** Begin Supplied passage **
Reputation: 377
i have a kind of special problem (at least i think it is one ^^). I hope i can describe what i want to do:
I have a set of terms (Strings) each term also has a score (double). I now want to match these terms to the documents in my lucene index.
But i want to consider all possible combinations of these terms. At first my idea was to simply build a Giant
`BooleanQuery: field1:term1 OR field1:term2 .... OR field2:term1 OR field2:term2 ...`
But this query would of course not return the same results as generating a separate query for each term:
`Query1: field1:term1 OR field2:term1 ...`
`Query2: field1:term2 OR field2:term2 ...`
The problem is, my application is an ir-application, these terms are generated / extracted automatically and i don't know, which of the terms should be searched for together or better alone. So i want to have the "best of both worlds".
Is there a way to have a query that searches for all possible combinations of my List of terms?
Of course i could make some loops and generate a query for every possible combination but that will probably run forever...
Hope you understand what I want and can help me :) thanks!
Upvotes: 0
Views: 341
Reputation: 33341
Not quite sure what the final result set you want is, but here are a couple of possibilities:
If you simply want every match in any searched field against either term, then:
field1:term1 OR field1:term2 .... OR field2:term1 OR field2:term2 ...
** End Supplied passage **
** Begin Stored rows **
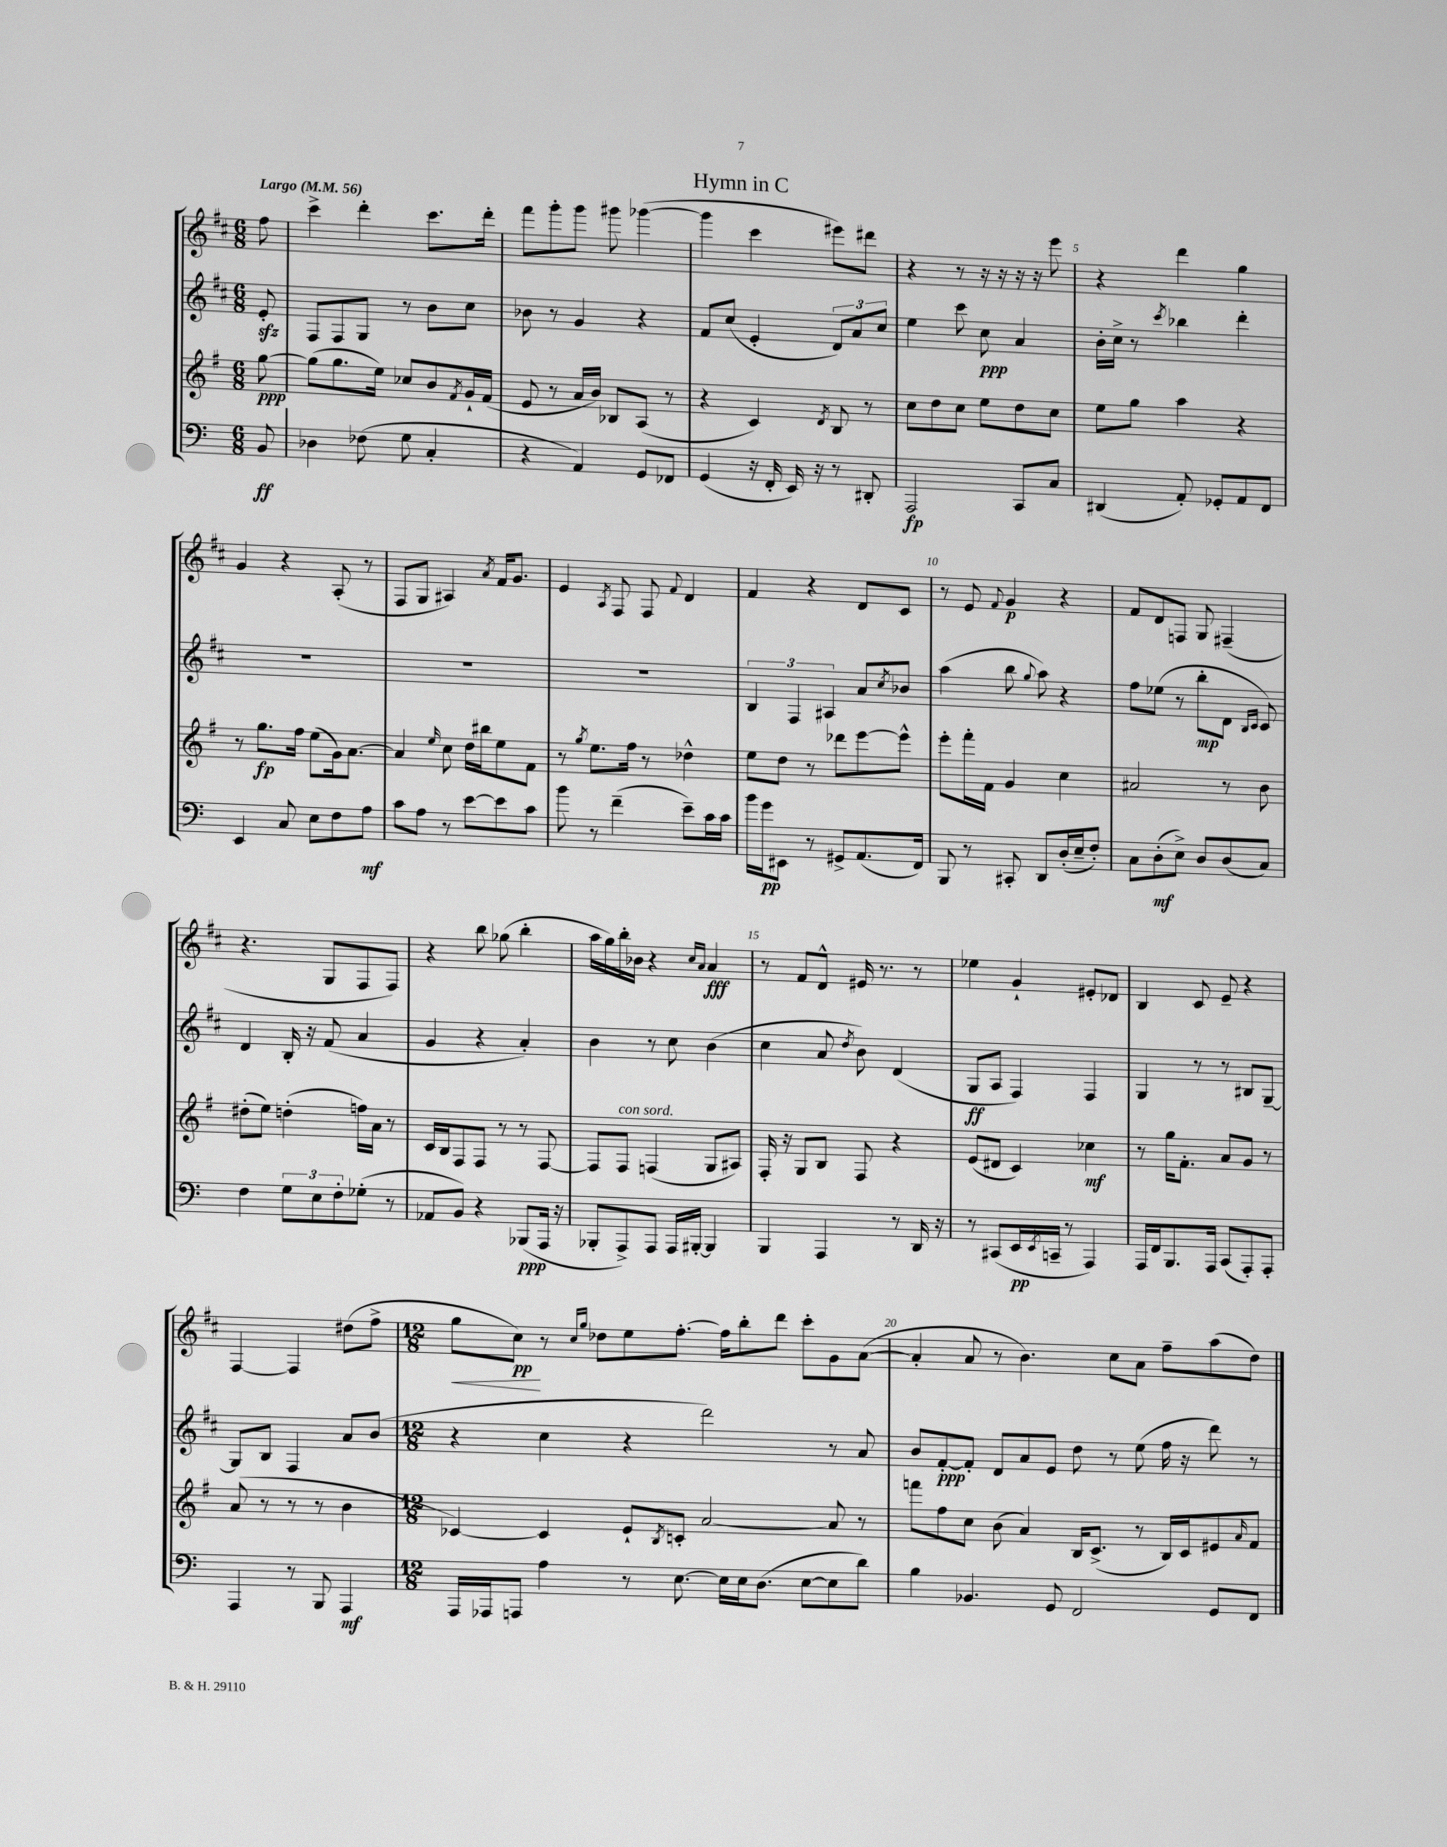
\header { title = "Hymn in C" }
<<
\new StaffGroup <<
\new Staff = "s0" {
    \clef treble \key d \major \numericTimeSignature \time 6/8 \partial 8 \tempo "Largo" 4 = 56
    fis''8 |
    cis'''4-> d'''4-. cis'''8. d'''16-. |
    fis'''8 g'''8-. g'''8 gis'''8 ges'''4~( |
    ges'''4 cis'''4 eis'''8) dis'''8 |
    r4 r8 r16 r16 r16 r16 e'''8 |
    r4 d'''4 g''4 |
    g'4 r4 a8-.( r8 |
    fis8 g8 ais4) \acciaccatura { a'8 } fis'16 g'8. |
    e'4 \acciaccatura { a8 } fis8 fis8 \appoggiatura { fis'8 } d'4 |
    fis'4 r4 d'8 cis'8 |
    r8 e'8 \appoggiatura { fis'8 } g'4\p r4 |
    fis'8 d'8 f8 g8 fis4--( |
    r4. g8 fis8 fis8) |
    r4 b''8 ges''8( b''4-. |
    a''16 g''16) b''16-. bes'16 r4 \grace { cis''16 a'16 } a'4\fff |
    r8 fis'8 d'8-^ eis'16 r8. r8 |
    ees''4 g'4-! eis'8-. des'8 |
    b4 cis'8 e'8-- r4 |
    fis4~ fis4 dis''8( fis''8-> |
    \numericTimeSignature \time 12/8 g''8\< cis''8\pp\!) r8 \grace { cis''16 g''16 } des''8 e''8 fis''8.~-. fis''16 b''8-. d'''8 cis'''8-. g'8 a'8~( |
    a'4-. a'8 r8 b'4.) cis''8 a'8 fis''8-- a''8( d''8) \bar "|." |
}
\new Staff = "s1" {
    \clef treble \key d \major \numericTimeSignature \time 6/8 \partial 8
    e'8-.\sfz |
    fis8 fis8 g8 r8 b'8 cis''8 |
    bes'8 r8 g'4 r4 |
    fis'8 cis''8( e'4-. \tuplet 3/2 { d'8) a'8 cis''8 } |
    e''4 cis'''8 cis''8\ppp a'4 |
    b'16-. cis''16-> r8 \acciaccatura { cis'''8 } bes''4 d'''4-. |
    R2. |
    R2. |
    R2. |
    \tuplet 3/2 { b4 fis4 ais4 } a'8 \acciaccatura { cis''8 } bes'8 |
    a''4( b''8 \appoggiatura { g''8 } a''8) r4 |
    fis''8 ees''8( r8 b''8-.\mp d'8 \grace { b16 cis'16 } cis'8) |
    d'4 b16-. r16 fis'8( a'4 |
    g'4 r4 a'4-.) |
    b'4 r8 cis''8 b'4( |
    cis''4 a'8 \acciaccatura { d''8 } b'8) d'4( |
    g8\ff a8 fis4) fis4 |
    g4 r8 r8 bis8 g8~-- |
    g8 b8 fis4 a'8 b'8( |
    \numericTimeSignature \time 12/8 r4 cis''4 r4 d'''2) r8 a'8 |
    b'8 fis'8~-.\ppp fis'8-. d'8 a'8 e'8 d''8 r8 e''8( fis''16 r16 d'''8) r8 \bar "|." |
}
\new Staff = "s2" {
    \clef treble \key g \major \numericTimeSignature \time 6/8 \partial 8
    g''8~\ppp |
    g''8( g''8. e''16) ces''8 b'8 \acciaccatura { fis'8 } g'16-! fis'16( |
    e'8 r8 a'16 b'16) bes8 a8( r8 |
    r4 c'4) \acciaccatura { d'8 } b8 r8 |
    c''8 d''8 c''8 e''8 d''8 c''8 |
    e''8 g''8 a''4 r4 |
    r8 g''8.\fp fis''16 e''8( g'16) a'8.~ |
    a'4 \grace { e''16 } c''8 d''16 bis''16 e''8 fis'8 |
    r8 \acciaccatura { g''8 } e''8. fis''16 r8 des''4-^ |
    e''8 d''8 r8 des'''8 e'''8~ e'''8-^ |
    e'''8-. fis'''16-. fis'16 g'4 c''4 |
    ais'2 r8 b'8 |
    dis''8-.( e''8) d''4-.( f''16) a'16 r8 |
    c'16 b16 fis8 fis8 r8 r8 fis8~ |
    fis8 fis8^\markup { \italic "con sord." } f4( g8 ais8) |
    fis16-. r16 g8 b8 fis8 r4 |
    e'8( dis'8 c'4) ces''4\mf |
    r8 g''16 fis'8.-. a'8 g'8 r8 |
    a'8( r8 r8 r8 b'4 |
    \numericTimeSignature \time 12/8 ces'4~) ces'4 e'8-! \acciaccatura { b8 } c'8-. a'2~ a'8 r8 |
    f'''8 fis''8 c''8 b'8( a'4) b16 c'8.->( r8 b16) c'16 eis'8 \grace { a'16 } fis'8 \bar "|." |
}
\new Staff = "s3" {
    \clef bass \key c \major \numericTimeSignature \time 6/8 \partial 8
    b,8\ff |
    des4 fes8( g8 c4-. |
    r4 a,4) g,8 fes,8 |
    g,4( r16 f,16-. e,16) r16 r8 dis,8-. |
    a,,2\fp c,8 c8 |
    dis,4( a,8-.) ges,8-. a,8 f,8 |
    e,4 c8 e8 f8 a8\mf |
    c'8 a8 r8 e'8~ e'8 c'8 |
    b'8 r8 f'4--( e'8--) c'16 c'16 |
    b'16 g'16\pp eis,8 r8 gis,8-> a,8.( f,16) |
    b,,8 r8 cis,8-. d,8 d16-.( e16-- f8-.) |
    c8 d8-.\mf( e8->) d8 d8( c8) |
    f4 \tuplet 3/2 { g8 e8 f8-. } ges8-.( r8 |
    aes,8 b,8) r4 bes,,8\ppp( a,,16 r16 |
    bes,,8-. a,,8->) a,,8 a,,16 bis,,16~-. bis,,4 |
    b,,4 a,,4 r8 d,16 r16 |
    r8 cis,8( e,16\pp \acciaccatura { e,8 } c,16-- r8 a,,4) |
    a,,16 f,16 b,,8. a,,16 c,8( a,,8-.) a,,8-. |
    a,,4 r8 b,,8 a,,4\mf |
    \numericTimeSignature \time 12/8 a,,16 aes,,16 a,,8 a4 r8 e8.~ e16 e16 d8.( e8~ e8 d'8) |
    b4 bes,4. g,8 f,2 g,8 f,8 \bar "|." |
}
>>
>>
\layout { \context { \Score \override BarNumber.break-visibility = ##(#f #t #t) barNumberVisibility = #(every-nth-bar-number-visible 5) } }
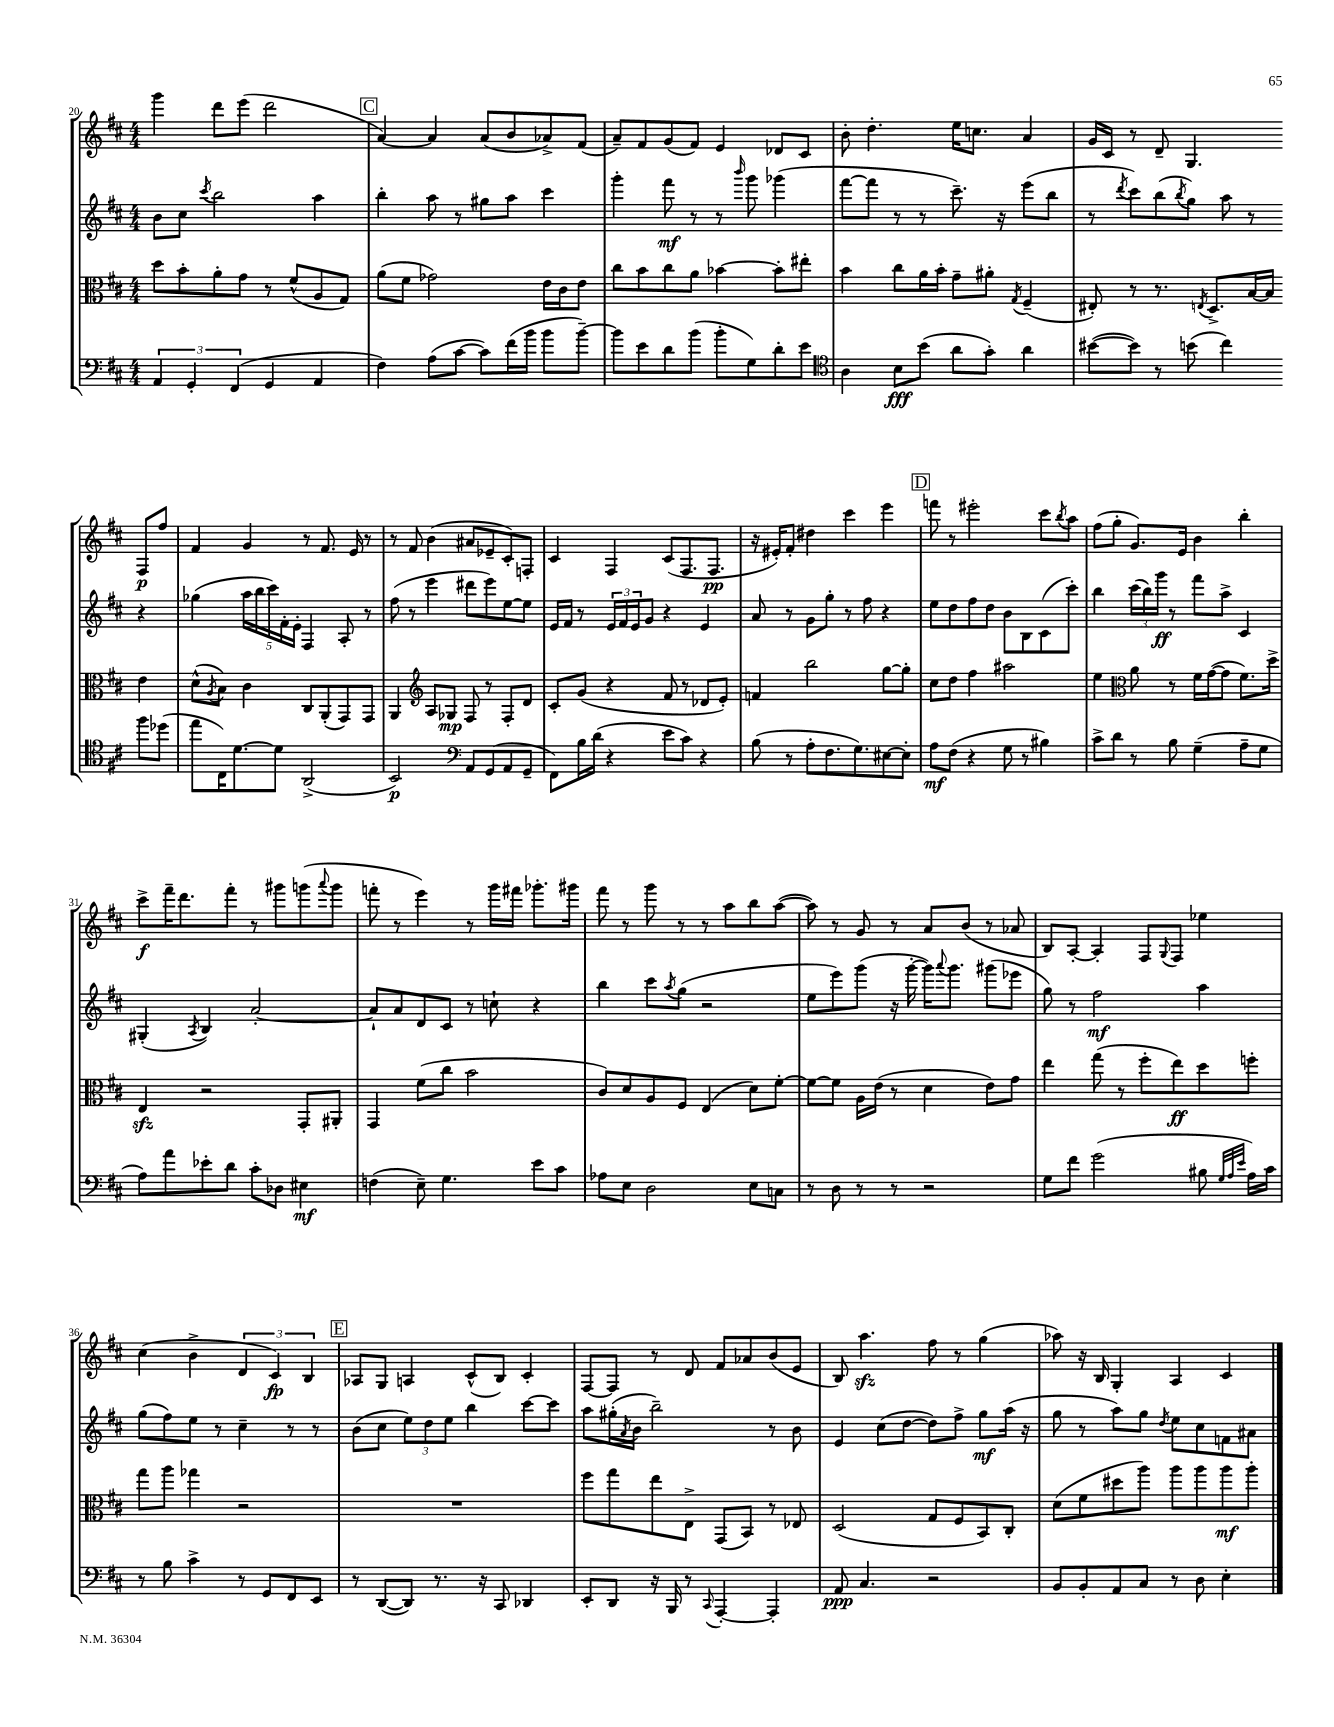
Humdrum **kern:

**kern	**kern	**kern	**kern
*staff4	*staff3	*staff2	*staff1
*clefF4	*clefC3	*clefG2	*clefG2
*k[f#c#]	*k[f#c#]	*k[f#c#]	*k[f#c#]
*M4/4	*M4/4	*M4/4	*M4/4
6AA	8dd	8b	4ggg
.	8b'	8cc#	.
6GG'	.	.	.
.	.	8qccc#	.
.	8a'	2bb	8ddd
(6FF#	.	.	.
.	8g	.	(8eee
4GG	8r	.	2ddd
.	(8f#^^	.	.
4AA	8A	4aa	.
.	8G)	.	.
=	=	=	=
4F#)	(8a	4bb'	[4a)
.	8f#	.	.
(8A	2g-)	8aa	4a]
[8c#	.	8r	.
8c#])	.	8gg#	(8a
(16f#	.	8aa	8b
16b	.	.	.
8b	16e	4ccc#	8a-^)
.	16c#	.	.
[8b~)	8e	.	(8f#
=	=	=	=
8b]	8cc#	4ggg'	8a~)
8e	8b	.	8f#
8d	8cc#	8fff#	(8g
(8b	8a	8r	8f#)
8b'	[4b-	8r	4e
.	.	16qqbbb	.
8G)	.	8ggg	.
8d'	8b-']	(4ggg-	8d-
8e	8ee#'	.	8c#
=	=	=	=
*clefC4	*	*	*
4A	4b	[8fff#	8b'
.	.	8fff#]	4.dd'
8B	8cc#	8r	.
(8b	16a	8r	.
.	16b'	.	.
8a	8g~	8.ccc#~)	16ee
.	.	.	8.cc
8g')	8a#'	.	.
.	.	16r	.
.	8qG	.	.
4a	(4F#~	(8eee	4a
.	.	8bb	.
=	=	=	=
([8b#	8E#')	8r	16g
.	.	.	16c#
.	.	8qddd	.
8b#])	8r	8ccc#)	8r
8r	8.r	(8bb	8d~
.	.	8qbb	.
(8b	.	8gg)	4.G
.	8qE	.	.
.	8.D^	.	.
4cc#)	.	8aa	.
.	[16B	8r	.
.	16B]	.	.
8ff#	4e	4r	8F#
(8dd-	.	.	8ff#
=	=	=	=
8ee	(8d^^	(4gg-	4f#
.	8qA	.	.
16C#)	8B)	.	.
[8.d	.	.	.
.	4c#	20aa	4g
.	.	20bb	.
.	.	20ccc#)	.
8d]	.	.	.
.	.	20f#'	.
.	.	20e'	.
(2AA^	8C#	4F#	8r
.	(8AA'	.	8.f#
.	8GG)	8A'	.
.	.	.	16e
.	8GG	8r	8r
=	=	=	=
2BB)	4AA	(8ff#	8r
.	.	8r	8f#
*	*clefG2	*	*
.	8A	4eee	(4b
.	8G-	.	.
*clefF4	*	*	*
8AA	8F#	8ddd#	8a#
(8GG	8r	8eee)	8e-~
8AA	8F#'	[8ee	8c#')
8GG~	8d	8ee]	8F'
=	=	=	=
8FF#)	8c#'	16e	4c#
.	.	16f#	.
16B	(8g	8r	.
(16d	.	.	.
4r	4r	24e	4F#
.	.	24f#	.
.	.	24e	.
.	.	8g	.
8e	8f#	4r	(8c#
8c#)	8r	.	8.F#
4r	8d-	4e	.
.	.	.	8.F#
.	8e')	.	.
=	=	=	=
(8B	4f	8a	16r
.	.	.	16e#')
8r	.	8r	8f#'
8A'	2bb	8g	4dd#
8.F#	.	8gg'	.
.	.	8r	4ccc#
8.G)	.	.	.
.	.	8ff#	.
[8E#	[8gg	4r	4eee
8E#']	8gg']	.	.
=	=	=	=
8A	8cc#	8ee	8fff
(8F#	8dd	8dd	8r
4r	4ff#	8ff#	2eee#'
.	.	8dd	.
8G	2aa#	8b	.
8r	.	8B	.
4B#)	.	(8c#	8ccc#
.	.	.	8qbb
.	.	8ccc#')	8aa
=	=	=	=
8c#^	4ee	4bb	(8ff#
8d	.	.	8gg'
*	*clefC3	*	*
8r	8a	(24ccc#	8.g)
.	.	24bb)	.
.	.	24ggg	.
8B	8r	8r	.
.	.	.	16e
(4G~	16f#	8fff#	4b
.	([16g	.	.
.	8g]	8aa^	.
8A~	8.f#)	4c#	4bb'
8G	.	.	.
.	16dd^	.	.
=	=	=	=
8A)	4E	(4G#'	8ccc#^
8a	.	.	16fff#~
.	.	.	8.ddd
.	.	8qA	.
8e-'	2r	4B)	.
8d	.	.	8fff#'
8c#'	.	[2a'	8r
8D-	.	.	8ggg#
4E#	8GG'	.	(8ggg
.	.	.	8qqaaa
.	8AA#'	.	8ggg
=	=	=	=
(4F	4GG	8a`]	8fff'
.	.	8a	8r
8E~)	(8f#	8d	4eee)
4.G	8cc#	8c#	.
.	2b	8r	8r
.	.	8cc`	16ggg
.	.	.	16fff#
8e	.	4r	8.ggg-'
8c#	.	.	.
.	.	.	16ggg#
=	=	=	=
8A-	8c#)	4bb	8fff#
8E	8d	.	8r
2D	8A	8ccc#	8ggg
.	.	8qaa	.
.	8F#	(8gg	8r
.	(4E	2r	8r
.	.	.	8aa
8E	8d)	.	8bb
8C	[8f#'	.	([8aa
=	=	=	=
8r	8f#_	8ee	8aa])
8D	8f#]	8eee)	8r
8r	16A	(8ggg	8g
.	(16e	.	.
8r	8r	16r	8r
.	.	[16ggg'	.
2r	4d	16ggg])	8a
.	.	8qqaaa	.
.	.	8.ggg	.
.	.	.	(8b
.	8e)	(8ggg#	8r
.	8g	8eee-	8a-
=	=	=	=
8G	4ee	8gg)	8B)
8f#	.	8r	[8A'
(2g	(8gg	2ff#	4A']
.	8r	.	.
.	8ff#'	.	8F#
.	.	.	8qqG
.	8ee)	.	8F#
8B#	8dd	4aa	4ee-
32qqG	.	.	.
32qqA	.	.	.
32qqe	.	.	.
16A)	8ff'	.	.
16c#	.	.	.
=	=	=	=
8r	8gg	(8gg	(4cc#
8B	8aa	8ff#)	.
4c#^	4gg-	8ee	4b^
.	.	8r	.
8r	2r	4cc#~	6d
8GG	.	.	.
.	.	.	6c#)
8FF#	.	8r	.
.	.	.	6B
8EE	.	8r	.
=	=	=	=
8r	1r	(8b	8A-
([8DD	.	8cc#	8G
8DD])	.	12ee)	4A
.	.	12dd	.
8.r	.	.	.
.	.	12ee	.
.	.	4bb	(8c#^^
16r	.	.	.
8CC#	.	.	8B)
4DD-	.	[8ccc#	4c#'
.	.	8ccc#]	.
=	=	=	=
8EE'	8ff#	8aa	[8F#
8DD	8gg	(16gg#'	8F#]
.	.	8qa	.
.	.	16b	.
16r	8ee	2bb~)	8r
16BBB	.	.	.
8r	8E^	.	8d
8qqCC#	.	.	.
[4AAA'	(8GG	.	8f#
.	8BB)	.	8a-
4AAA']	8r	8r	(8b
.	8E-	8b	8e
=	=	=	=
8AA	(2D	4e	8B)
4.C#	.	.	4.aa
.	.	(8cc#	.
.	.	[8dd	.
2r	8G	8dd])	8ff#
.	8F#	8ff#^	8r
.	8BB)	8gg	(4gg
.	8C#'	(16aa	.
.	.	16r	.
=	=	=	=
8BB	(8d	8gg	8aa-)
8BB'	8f#	8r	16r
.	.	.	16B
8AA	8dd#	8aa)	4G'
8C#	8aa)	8gg	.
.	.	8qdd	.
8r	8aa	8ee	4A
8D	8aa	8cc#	.
4E'	8aa	8f	4c#
.	8aa'	8a#	.
==	==	==	==
*-	*-	*-	*-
** End Stored rows **
## Given exercise
Can you pick up the forum thread above on matching combinations of terms in a Lucene index and continue it from its last line?

## Task result
Or
field1:term1 field1:term2 .... field2:term1 field2:term2 ...
is perfectly adequate.
If you want only want results that have at least one match on all available terms, but in any searched field, then you could structure the query like this:
+(field1:term1 field2:term1) +(field1:term2 field2:term2) ...
Alternatively, you could merge the fields you want to search here into a single searchable field, making them much easier to search together. Whether that is the better way to accomplish this depends on your application though.
As far as tuning your query to prevent one term dominate your search results:
I think the first step on tuning your query would be to find out why certain terms are dominating your results. Key to that would be learning to use: IndexSearcher.explain(query,doc). This will explain how the document was scored. Luke provides a nice interface to try queries against an index, and see why documents get the scores they do.
Also, TFIDFSimilarity documents the main pieces of the DefaultSimilarity class that calculates the scores by default. The documentation there will help to understand certain aspects of the scoring parameters displayed in Luke/explain(query,doc).
My best guess at the problem, is that you may be hitting with the same common term in multiple fields. This will compound the score for that term in each field it's found in, and can wipe out results for terms that appear in only one field (but may be equally relevant, in your case). In that case, you can fix it by wrapping multiple field searching the same term with a DisjunctionMaxQuery.
For example:
BooleanQuery root = new BooleanQuery()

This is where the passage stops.